Parepare, Sulsel (ANTARA Sulsel) - Puluhan aktivis Lembaga Swadaya Masyarakat (LSM) dan Organisasi Kemasyarakatan (Ormas) melakukan aksi tabur bunga di Pantai Mattiro Tasi, Kota Parepare, Sulawesi Selatan, Rabu (9/12).

Aksi tabur bunga tersebut digelar untuk memperingati hari anti korupsi se-dunia. Para aktivis dan elemen ormas ini menyebutkan bahwa aksi tabur bunga ini melambangkan matinya simbol penmberantasan korupsi di Indonesia.

Andi Asrida, salah seorang aktivis LSM Sorot, Parepare, mengatakan, akhir-akhir ini korupsi kini telah menjadi perbincangan dan diskusi kritis oleh berbagai sorotan masyarakat dikarenakan banyaknya kasus-kasus korupsi yang hingga saat ini tidak disentuh oleh hukum.

" Jadi kami mendesak penegak hukum di Kota Parepare ini untuk segera menyelesaikan kasus tindak pidana korupsi yang hingga saat ini belum terselesaikan," serunya.

Lebih lanjut Asrida mengatakan, di Kota Parepare sendiri banyak kasus korupsi yang belum menemui titik terang penyelesaian hukumnya, dia mencontohkan kasus dugaan penyelewengan dana tunjangan perumahan anggota DPRD dan beberapa kasus lainnya yang belum ada kepastian hukumnya.

Selain aktivis LSM dan Ormas, Forum Komunikasi Alumni Badan Eksekutif Mahasiswa (BEM) Universitas Muhammadiyah Parepare (Umpar) dan Komunitas Mahasiswa Pro Rakyat (KMPR) juga melakukan aksi damai memperingati hari anti korupsi se-dunia.

Massa dari KMPR mulai melakukan aksi damai sekitar pukul 10.30 WITA di Lapangan Andi Makkasau dan kemudian melanjutkan aksinya dengan cara berjalan kaki menuju Markas Polresta (Mapolresta) Parepare.

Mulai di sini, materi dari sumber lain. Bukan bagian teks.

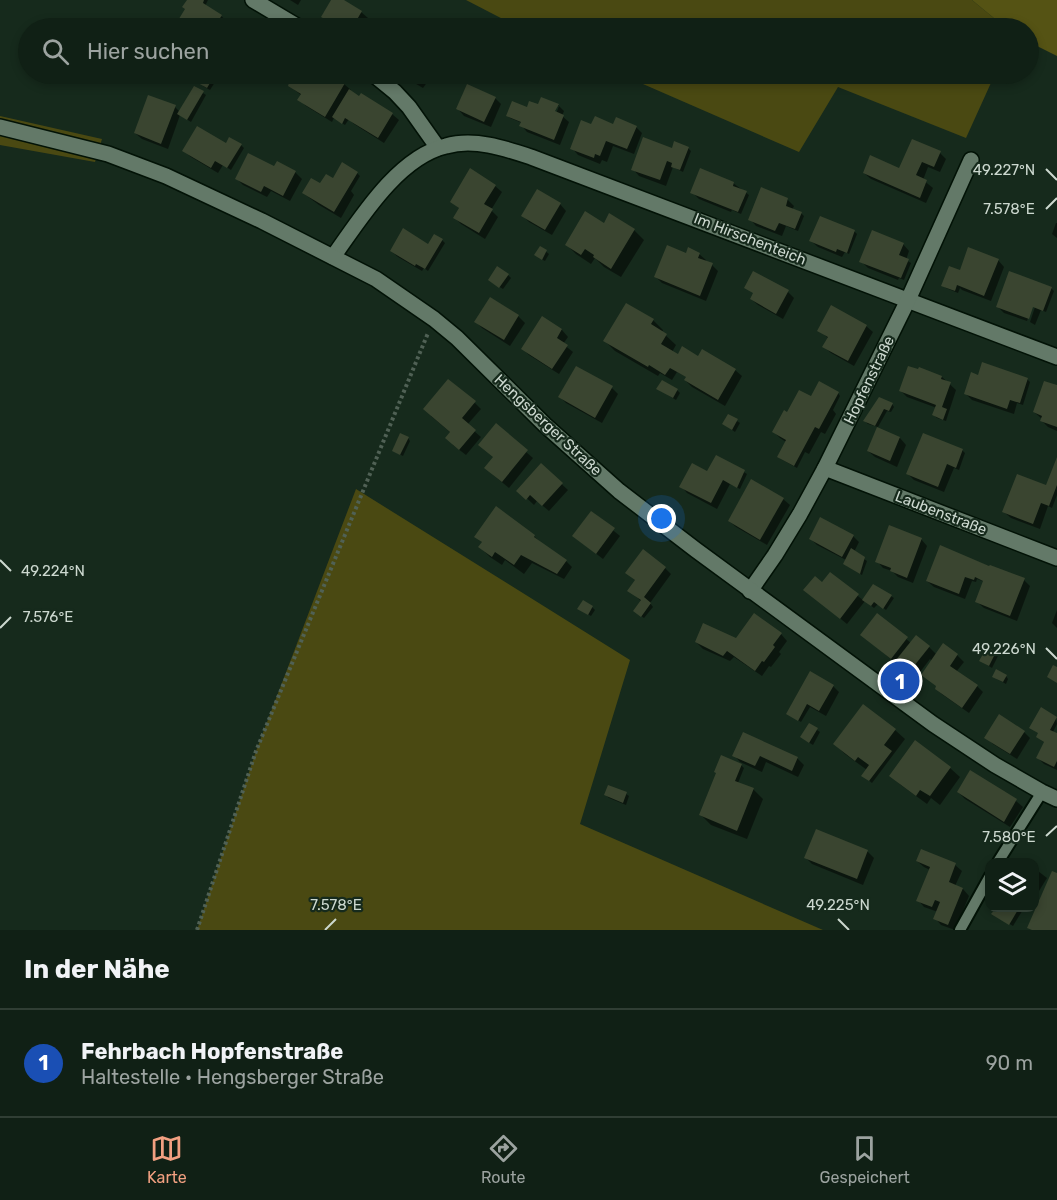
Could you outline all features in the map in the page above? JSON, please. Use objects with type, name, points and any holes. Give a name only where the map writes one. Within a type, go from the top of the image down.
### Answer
[{"type":"street","points":[[254,0],[284,18]]},
{"type":"street","points":[[385,84],[410,107],[438,148]]},
{"type":"street","name":"Hengsberger Straße","points":[[0,127],[108,154],[147,168],[262,221],[376,279],[458,338],[545,425],[619,491],[750,591],[933,724],[995,765],[1057,799]]},
{"type":"street","name":"Im Hirschenteich","points":[[333,257],[379,194],[416,160],[447,145],[484,144],[507,148],[1057,357]]},
{"type":"street","name":"Hopfenstraße","points":[[750,591],[800,514],[825,468],[908,300],[970,160]]},
{"type":"street","name":"Laubenstraße","points":[[825,468],[1057,558]]},
{"type":"lane","points":[[1001,858],[1042,792]]},
{"type":"lane","points":[[960,930],[985,885]]},
{"type":"path","points":[[197,930],[256,751],[434,319]]},
{"type":"shaded area","points":[[466,0],[972,0],[994,18],[501,18]]},
{"type":"shaded area","points":[[972,0],[1057,0],[1057,56],[1039,47],[1039,18],[994,18]]},
{"type":"shaded area","points":[[643,84],[990,84],[966,138],[838,87],[799,152]]},
{"type":"shaded area","points":[[0,116],[102,139],[95,162],[0,145]]},
{"type":"shaded area","points":[[356,489],[630,660],[580,824],[823,930],[197,930],[256,751]]},
{"type":"building","points":[[187,0],[204,0],[203,3],[222,15],[220,18],[179,18],[185,9],[182,7]]},
{"type":"building","points":[[331,0],[344,0],[362,11],[358,18],[321,17]]},
{"type":"building","points":[[289,84],[344,84],[325,117],[297,100],[301,94],[288,86]]},
{"type":"building","points":[[467,84],[496,97],[484,122],[456,109]]},
{"type":"building","points":[[194,86],[204,91],[187,120],[177,114]]},
{"type":"building","points":[[349,89],[359,96],[361,93],[393,113],[378,138],[345,118],[342,124],[332,117]]},
{"type":"building","points":[[148,95],[176,105],[161,144],[134,133]]},
{"type":"building","points":[[541,97],[559,104],[555,111],[564,115],[554,140],[519,126],[521,122],[506,116],[512,101],[527,107],[529,101],[538,104]]},
{"type":"building","points":[[595,116],[613,124],[616,117],[637,126],[627,149],[606,141],[600,156],[595,154],[594,158],[570,149],[581,120],[591,124]]},
{"type":"building","points":[[197,126],[226,143],[229,137],[242,144],[227,168],[215,161],[211,168],[182,151]]},
{"type":"building","points":[[643,137],[672,148],[674,141],[689,147],[680,170],[671,167],[672,163],[667,161],[660,180],[631,170]]},
{"type":"building","points":[[912,139],[941,151],[934,167],[922,162],[916,175],[927,180],[920,198],[863,173],[870,155],[899,168]]},
{"type":"building","points":[[248,153],[274,166],[277,161],[296,171],[283,196],[264,186],[261,192],[235,179]]},
{"type":"building","points":[[342,162],[358,172],[334,212],[302,193],[311,178],[320,183],[326,174],[333,178]]},
{"type":"building","points":[[470,168],[496,185],[484,204],[493,209],[479,233],[453,218],[459,208],[450,202]]},
{"type":"building","points":[[700,168],[734,182],[733,186],[747,191],[738,212],[690,193]]},
{"type":"building","points":[[761,187],[788,198],[786,206],[802,212],[795,229],[779,223],[775,231],[748,220]]},
{"type":"building","points":[[537,189],[561,203],[545,230],[521,216]]},
{"type":"building","points":[[585,211],[604,223],[609,213],[635,229],[611,269],[585,249],[581,255],[565,245]]},
{"type":"building","points":[[820,216],[855,230],[847,253],[837,249],[836,252],[809,241]]},
{"type":"building","points":[[403,228],[428,244],[434,234],[443,239],[425,269],[416,264],[415,266],[390,251]]},
{"type":"building","points":[[872,230],[904,243],[899,255],[909,259],[901,278],[859,262]]},
{"type":"building","points":[[667,245],[686,253],[688,247],[700,253],[698,258],[713,263],[700,296],[654,277]]},
{"type":"building","points":[[540,246],[547,250],[542,260],[534,255]]},
{"type":"building","points":[[968,247],[999,259],[984,296],[957,285],[955,291],[941,286],[949,266],[960,270]]},
{"type":"building","points":[[497,266],[509,274],[499,288],[488,280]]},
{"type":"building","points":[[753,271],[789,290],[776,314],[750,299],[753,293],[744,288]]},
{"type":"building","points":[[1009,271],[1052,287],[1043,311],[1033,307],[1029,319],[996,307]]},
{"type":"building","points":[[490,297],[519,315],[504,340],[474,322]]},
{"type":"building","points":[[626,303],[654,319],[651,324],[667,334],[661,344],[678,354],[682,346],[698,356],[702,349],[736,369],[718,400],[684,380],[686,377],[670,368],[665,375],[603,341]]},
{"type":"building","points":[[831,305],[867,325],[848,361],[822,347],[828,337],[817,331]]},
{"type":"building","points":[[542,316],[562,329],[557,338],[568,345],[552,369],[521,349]]},
{"type":"building","points":[[982,362],[1028,378],[1020,403],[1010,400],[1007,409],[964,394],[971,372],[978,375]]},
{"type":"building","points":[[576,366],[613,386],[595,418],[558,397]]},
{"type":"building","points":[[908,366],[918,369],[919,367],[951,382],[942,407],[947,409],[943,420],[932,415],[936,405],[899,391]]},
{"type":"building","points":[[448,379],[476,401],[462,418],[476,430],[459,450],[445,438],[450,432],[423,409]]},
{"type":"building","points":[[662,380],[678,389],[673,398],[656,389]]},
{"type":"building","points":[[819,381],[839,392],[819,429],[815,427],[794,466],[777,457],[786,440],[772,432],[784,410],[787,412],[799,390],[811,396]]},
{"type":"building","points":[[1044,381],[1057,385],[1057,427],[1040,421],[1042,416],[1033,412]]},
{"type":"building","points":[[879,397],[893,403],[889,411],[884,409],[875,426],[863,421]]},
{"type":"building","points":[[728,414],[738,419],[732,430],[722,424]]},
{"type":"building","points":[[496,423],[528,450],[502,482],[484,468],[493,457],[478,445]]},
{"type":"building","points":[[877,427],[900,437],[890,461],[867,451]]},
{"type":"building","points":[[400,433],[409,437],[400,455],[392,451]]},
{"type":"building","points":[[923,433],[963,449],[956,468],[947,464],[938,487],[906,474]]},
{"type":"building","points":[[716,455],[745,470],[737,488],[723,480],[711,503],[679,487],[692,463],[707,471]]},
{"type":"building","points":[[1057,457],[1057,485],[1049,506],[1041,503],[1033,524],[1002,512],[1017,474],[1046,485]]},
{"type":"building","points":[[541,463],[563,483],[542,506],[530,495],[526,500],[516,491]]},
{"type":"building","points":[[751,479],[784,498],[760,540],[728,521]]},
{"type":"building","points":[[496,506],[567,560],[557,574],[521,555],[514,565],[495,552],[492,557],[478,547],[482,542],[474,537]]},
{"type":"building","points":[[591,511],[615,528],[596,554],[572,536]]},
{"type":"building","points":[[820,517],[854,535],[842,557],[809,539]]},
{"type":"building","points":[[889,525],[922,538],[907,578],[875,562]]},
{"type":"building","points":[[940,545],[989,566],[1025,578],[1010,616],[975,602],[983,581],[975,577],[974,580],[965,577],[959,594],[926,581]]},
{"type":"building","points":[[851,548],[865,557],[860,574],[843,564]]},
{"type":"building","points":[[643,549],[666,567],[644,597],[651,603],[641,617],[633,611],[641,600],[627,591],[635,580],[625,573]]},
{"type":"building","points":[[830,572],[859,594],[840,619],[803,590],[815,576],[822,582]]},
{"type":"building","points":[[873,584],[892,595],[883,609],[874,602],[871,606],[862,600]]},
{"type":"building","points":[[583,600],[593,606],[588,615],[577,609]]},
{"type":"building","points":[[754,613],[782,633],[773,645],[775,647],[755,671],[727,651],[723,656],[695,642],[703,623],[736,638]]},
{"type":"building","points":[[877,613],[908,637],[891,659],[860,635]]},
{"type":"building","points":[[916,635],[930,646],[910,671],[896,660]]},
{"type":"building","points":[[943,643],[958,654],[950,666],[978,685],[962,708],[935,689],[936,686],[921,675]]},
{"type":"building","points":[[987,647],[996,652],[989,666],[979,661]]},
{"type":"building","points":[[1053,665],[1057,667],[1057,683],[1047,677]]},
{"type":"building","points":[[996,669],[1007,675],[1003,682],[992,677]]},
{"type":"building","points":[[810,671],[834,685],[819,711],[807,704],[798,721],[786,714]]},
{"type":"building","points":[[863,704],[896,729],[884,745],[892,751],[869,781],[861,776],[869,765],[858,757],[855,761],[833,744]]},
{"type":"building","points":[[1041,707],[1057,717],[1050,730],[1057,733],[1057,761],[1054,767],[1036,758],[1044,742],[1036,737],[1038,733],[1029,728]]},
{"type":"building","points":[[999,714],[1025,731],[1010,754],[984,738]]},
{"type":"building","points":[[809,723],[818,728],[809,743],[800,737]]},
{"type":"building","points":[[743,732],[798,757],[792,771],[760,756],[755,766],[732,756]]},
{"type":"building","points":[[915,740],[951,767],[930,796],[920,790],[916,796],[889,776]]},
{"type":"building","points":[[721,755],[742,764],[735,781],[754,788],[737,831],[699,815]]},
{"type":"building","points":[[970,770],[1017,799],[1004,822],[957,792]]},
{"type":"building","points":[[608,785],[627,792],[623,803],[604,795]]},
{"type":"building","points":[[816,829],[868,850],[857,879],[804,858]]},
{"type":"building","points":[[921,849],[956,863],[949,882],[963,888],[948,925],[933,919],[940,902],[935,900],[932,907],[916,901],[930,867],[916,861]]},
{"type":"building","points":[[1052,871],[1057,873],[1057,930],[1027,928],[1034,912],[1039,912],[1039,901]]},
{"type":"building","points":[[993,912],[1017,912],[1009,925],[991,914]]},
{"type":"place","name":"Fehrbach Hopfenstraße","points":[[900,681]]}]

Saat tiba di halaman Mapolresta Parepare, para mahasiswa tersebut menggelar orasi secara bergantian, dalam orasinya mereka meminta agar aparat penegak hukum khusunya kepolisian tetap konsisten dan tidak bertindak diskriminatif terhadap penegakan hukum terkait kasus korupsi yang ada di Kota Parepare.

" Kami meminta kepada pihak kepolisian untuk tidak memberi ruang kepada makelar kasus pelanggaran hukum khusunya korupsi di Kota Parepre," kata salah seorang aktivis KMPR dalam orasinya.

Sementara itu, massa dari Forum Komunikasi Alumni BEM Universitas Muhammadiyah Parepare, mendatangi Gedung DPRD untuk berdialog dengan sejumlah anggota dewan, usai berdialog para aktivis menggalang tanda tangan dukungan terhadap pemberantasan korupsi kepada sejumlah anggota dewan yang hadir.